**HOW TO COMPLETE THIS TASK**
Set down verbatim the lines in the entries below, beginning with the line that contains "Kritickou součástí každého" and continuing up to and including the line that contains "Výběr správné náhradní baterie". Reproduce only those lines.

**DATASET EXCERPTS**
-- Opening Marker --

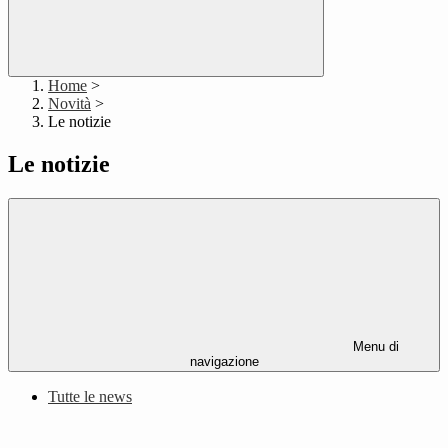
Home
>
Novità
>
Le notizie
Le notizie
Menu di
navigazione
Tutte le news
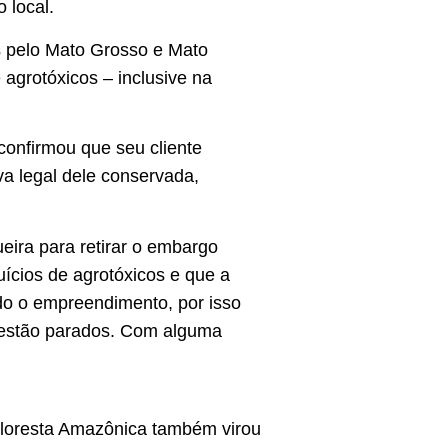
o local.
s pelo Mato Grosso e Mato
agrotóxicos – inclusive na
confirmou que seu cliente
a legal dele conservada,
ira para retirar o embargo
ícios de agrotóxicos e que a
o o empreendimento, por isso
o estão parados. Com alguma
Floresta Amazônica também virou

-- Closing Marker --
-- Opening Marker --

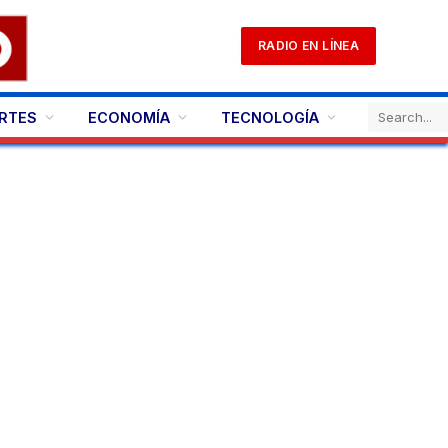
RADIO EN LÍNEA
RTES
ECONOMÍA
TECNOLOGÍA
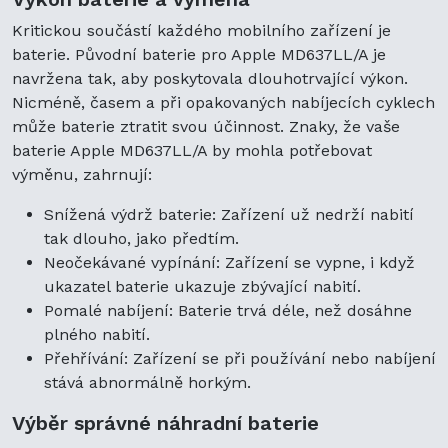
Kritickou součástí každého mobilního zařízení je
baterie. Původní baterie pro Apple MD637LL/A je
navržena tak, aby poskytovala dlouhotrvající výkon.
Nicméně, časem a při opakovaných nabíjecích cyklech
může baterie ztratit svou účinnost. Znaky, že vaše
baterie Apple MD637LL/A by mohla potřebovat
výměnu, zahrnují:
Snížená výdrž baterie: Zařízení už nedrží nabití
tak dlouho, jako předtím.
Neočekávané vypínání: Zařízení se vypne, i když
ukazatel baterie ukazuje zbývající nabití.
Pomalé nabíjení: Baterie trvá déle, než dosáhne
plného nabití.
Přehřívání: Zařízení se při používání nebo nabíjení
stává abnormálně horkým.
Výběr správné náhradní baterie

-- Closing Marker --

**RESULT OF THE EXERCISE**
Kritickou součástí každého mobilního zařízení je
baterie. Původní baterie pro Apple MD637LL/A je
navržena tak, aby poskytovala dlouhotrvající výkon.
Nicméně, časem a při opakovaných nabíjecích cyklech
může baterie ztratit svou účinnost. Znaky, že vaše
baterie Apple MD637LL/A by mohla potřebovat
výměnu, zahrnují:
Snížená výdrž baterie: Zařízení už nedrží nabití
tak dlouho, jako předtím.
Neočekávané vypínání: Zařízení se vypne, i když
ukazatel baterie ukazuje zbývající nabití.
Pomalé nabíjení: Baterie trvá déle, než dosáhne
plného nabití.
Přehřívání: Zařízení se při používání nebo nabíjení
stává abnormálně horkým.
Výběr správné náhradní baterie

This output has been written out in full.